### TEXT FOR ANALYSIS
§ §

Tennessee Medical Malpractice Cases – Information From the National Practitioner Data Bank

The National Practitioner Data Bank collects data about medical malpractice settlements of $10,000 and more.  Here is some recent information about Tennessee physician judgments and settlements as reported to the Data Bank:

  • There were 155 reported payments in 2011, down from 192 10 years earlier in 2001.
  • 31 of those payments were under $50,000.
  • 23 of those payments were between $50,000 and $99,000.
  • 26 of those payments were between $100,000 and $249,000.
  • 39 of those payments were between $250,000 and $499,000
  • 30 of those payments were between $500,000 and $999,999.
  • 6 of those payments were between $1,000,000 and $1,999,999.
  • None of those payments exceeded $2,000,000.
  • Total payments in 2011 were $46,850,000
  • Thus, the mean payout in 2011 was a little over $300,000.
  • The median payout in 2011 was $200,000, placing us 16th in the nation. Massachusetts was the highest at $404,000.
  • Total payments in 2001 were $48,950,000.
  • The year with the largest total payments was 2006 – $54,980,000.
  • The median delay from incident to payment in 2011 was 4.0 years.  The mean delay from incident to payment in 2011 was 4.5 years.
  • You can read the 2011 Data Bank report by clicking on the link.

All of this data is very interesting, but I was particularly intrigued by the "delay in payment" data.  We work particularly hard in our office to reduce this period and, quite frankly, I don’t recall any case in our office ever having a four-year delay from incident to payment except one: a case won at trial and appealed by one of several defendants.  The verdict against that doctor was affirmed and payment was made about four years after the incident.

§ §

### MATERIAL SHOWN
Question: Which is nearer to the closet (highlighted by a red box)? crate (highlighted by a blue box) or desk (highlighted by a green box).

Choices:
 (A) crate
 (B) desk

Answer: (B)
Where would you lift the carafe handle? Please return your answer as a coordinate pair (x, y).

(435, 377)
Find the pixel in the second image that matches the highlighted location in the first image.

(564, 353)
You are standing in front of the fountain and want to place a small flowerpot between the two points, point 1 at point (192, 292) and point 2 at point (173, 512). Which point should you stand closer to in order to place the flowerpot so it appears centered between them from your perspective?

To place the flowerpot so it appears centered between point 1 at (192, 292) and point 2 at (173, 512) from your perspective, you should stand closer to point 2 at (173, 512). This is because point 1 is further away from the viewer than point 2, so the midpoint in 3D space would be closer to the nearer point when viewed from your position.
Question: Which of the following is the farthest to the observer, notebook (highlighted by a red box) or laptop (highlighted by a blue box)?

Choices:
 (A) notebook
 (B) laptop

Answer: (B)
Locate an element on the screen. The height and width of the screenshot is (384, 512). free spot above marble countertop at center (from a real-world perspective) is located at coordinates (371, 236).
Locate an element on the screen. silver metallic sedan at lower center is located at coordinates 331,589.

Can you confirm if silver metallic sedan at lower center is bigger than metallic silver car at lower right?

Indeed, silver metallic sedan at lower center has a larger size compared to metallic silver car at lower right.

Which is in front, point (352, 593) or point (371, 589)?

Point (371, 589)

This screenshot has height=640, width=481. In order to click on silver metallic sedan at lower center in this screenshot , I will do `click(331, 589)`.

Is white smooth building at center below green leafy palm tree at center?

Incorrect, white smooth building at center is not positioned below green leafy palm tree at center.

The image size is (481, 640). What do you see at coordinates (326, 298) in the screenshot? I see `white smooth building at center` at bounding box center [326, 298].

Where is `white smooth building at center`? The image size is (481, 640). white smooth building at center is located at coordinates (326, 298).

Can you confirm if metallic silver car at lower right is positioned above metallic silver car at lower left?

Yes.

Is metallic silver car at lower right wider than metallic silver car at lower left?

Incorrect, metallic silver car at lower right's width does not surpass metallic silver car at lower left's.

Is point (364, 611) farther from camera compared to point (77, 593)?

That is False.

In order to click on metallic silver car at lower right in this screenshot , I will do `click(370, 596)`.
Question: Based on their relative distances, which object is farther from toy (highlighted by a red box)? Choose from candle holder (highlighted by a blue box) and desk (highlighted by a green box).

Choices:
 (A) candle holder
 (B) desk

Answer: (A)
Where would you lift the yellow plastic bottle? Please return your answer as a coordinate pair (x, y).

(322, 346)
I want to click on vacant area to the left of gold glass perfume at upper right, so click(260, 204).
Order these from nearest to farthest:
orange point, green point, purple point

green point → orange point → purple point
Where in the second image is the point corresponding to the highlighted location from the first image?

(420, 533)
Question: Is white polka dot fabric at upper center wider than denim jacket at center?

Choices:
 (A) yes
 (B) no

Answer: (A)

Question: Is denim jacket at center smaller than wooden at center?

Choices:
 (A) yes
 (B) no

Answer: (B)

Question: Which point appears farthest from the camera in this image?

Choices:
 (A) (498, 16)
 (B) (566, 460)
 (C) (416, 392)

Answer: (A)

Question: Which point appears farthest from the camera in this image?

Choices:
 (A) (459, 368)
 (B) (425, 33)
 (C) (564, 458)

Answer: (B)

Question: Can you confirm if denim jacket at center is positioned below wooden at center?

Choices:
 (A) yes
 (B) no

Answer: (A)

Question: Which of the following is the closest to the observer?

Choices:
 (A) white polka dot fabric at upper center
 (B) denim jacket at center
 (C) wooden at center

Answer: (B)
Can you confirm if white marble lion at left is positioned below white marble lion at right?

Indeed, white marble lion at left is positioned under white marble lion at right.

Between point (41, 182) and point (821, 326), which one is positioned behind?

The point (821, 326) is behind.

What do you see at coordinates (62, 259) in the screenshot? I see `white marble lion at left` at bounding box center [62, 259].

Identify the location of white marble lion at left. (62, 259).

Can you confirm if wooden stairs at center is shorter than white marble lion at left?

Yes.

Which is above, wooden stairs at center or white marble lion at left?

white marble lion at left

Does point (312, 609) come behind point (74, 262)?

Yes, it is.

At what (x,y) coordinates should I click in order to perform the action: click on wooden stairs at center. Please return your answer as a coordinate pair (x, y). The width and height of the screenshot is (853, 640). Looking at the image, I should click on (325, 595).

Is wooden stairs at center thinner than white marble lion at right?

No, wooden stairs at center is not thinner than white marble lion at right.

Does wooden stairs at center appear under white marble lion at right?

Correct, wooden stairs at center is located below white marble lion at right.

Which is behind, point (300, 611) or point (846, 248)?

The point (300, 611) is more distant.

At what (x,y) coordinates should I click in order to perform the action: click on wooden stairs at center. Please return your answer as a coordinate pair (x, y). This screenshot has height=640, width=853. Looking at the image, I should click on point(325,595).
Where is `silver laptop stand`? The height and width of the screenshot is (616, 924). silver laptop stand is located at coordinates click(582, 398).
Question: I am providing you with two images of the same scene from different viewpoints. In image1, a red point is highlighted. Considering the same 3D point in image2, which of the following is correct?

§ §

### EXERCISE DESCRIPTION
Reproduce the full Tennessee malpractice article from above word for word, from its title through its final sentence.

### RESPONSE FOR THIS EXERCISE
Tennessee Medical Malpractice Cases – Information From the National Practitioner Data Bank

The National Practitioner Data Bank collects data about medical malpractice settlements of $10,000 and more.  Here is some recent information about Tennessee physician judgments and settlements as reported to the Data Bank:

  • There were 155 reported payments in 2011, down from 192 10 years earlier in 2001.
  • 31 of those payments were under $50,000.
  • 23 of those payments were between $50,000 and $99,000.
  • 26 of those payments were between $100,000 and $249,000.
  • 39 of those payments were between $250,000 and $499,000
  • 30 of those payments were between $500,000 and $999,999.
  • 6 of those payments were between $1,000,000 and $1,999,999.
  • None of those payments exceeded $2,000,000.
  • Total payments in 2011 were $46,850,000
  • Thus, the mean payout in 2011 was a little over $300,000.
  • The median payout in 2011 was $200,000, placing us 16th in the nation. Massachusetts was the highest at $404,000.
  • Total payments in 2001 were $48,950,000.
  • The year with the largest total payments was 2006 – $54,980,000.
  • The median delay from incident to payment in 2011 was 4.0 years.  The mean delay from incident to payment in 2011 was 4.5 years.
  • You can read the 2011 Data Bank report by clicking on the link.

All of this data is very interesting, but I was particularly intrigued by the "delay in payment" data.  We work particularly hard in our office to reduce this period and, quite frankly, I don’t recall any case in our office ever having a four-year delay from incident to payment except one: a case won at trial and appealed by one of several defendants.  The verdict against that doctor was affirmed and payment was made about four years after the incident.